■ What needs to be done
Please retype the entries below word for word, passing over every picture.
**** Material supplied ****
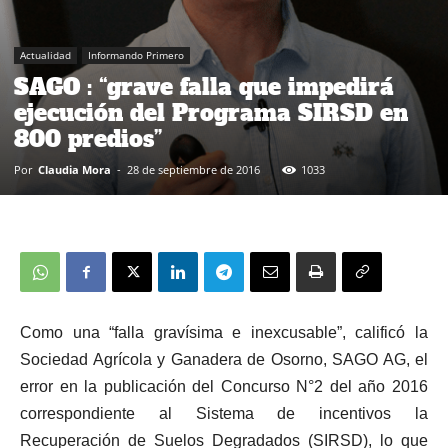
Actualidad
Informando Primero
SAGO : “grave falla que impedirá
ejecución del Programa SIRSD en
800 predios”
Por
Claudia Mora
-
28 de septiembre de 2016
1033
Como una “falla gravísima e inexcusable”, calificó la
Sociedad Agrícola y Ganadera de Osorno, SAGO AG, el
error en la publicación del Concurso N°2 del año 2016
correspondiente al Sistema de incentivos la
Recuperación de Suelos Degradados (SIRSD), lo que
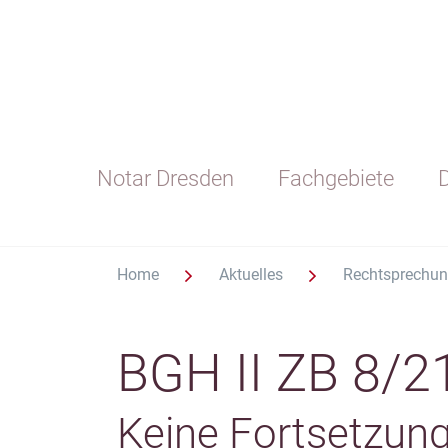
Notar Dresden
Fachgebiete
D
Home
Aktuelles
Rechtsprechu
BGH II ZB 8/2
Keine Fortsetzun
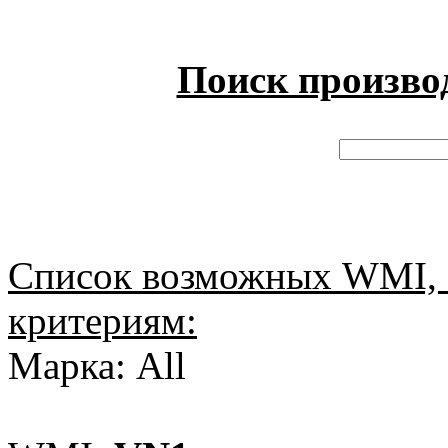
Поиск произво
Список возможных WMI, 
критериям:
Марка: All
****
■ Written solution
Actualidad
Informando Primero
SAGO : “grave falla que impedirá
ejecución del Programa SIRSD en
800 predios”
Por
Claudia Mora
-
28 de septiembre de 2016
1033
Como una “falla gravísima e inexcusable”, calificó la
Sociedad Agrícola y Ganadera de Osorno, SAGO AG, el
error en la publicación del Concurso N°2 del año 2016
correspondiente al Sistema de incentivos la
Recuperación de Suelos Degradados (SIRSD), lo que
Notar Dresden
Fachgebiete
D
Home
Aktuelles
Rechtsprechu
BGH II ZB 8/2
Keine Fortsetzun
Поиск произво
Список возможных WMI, 
критериям:
Марка: All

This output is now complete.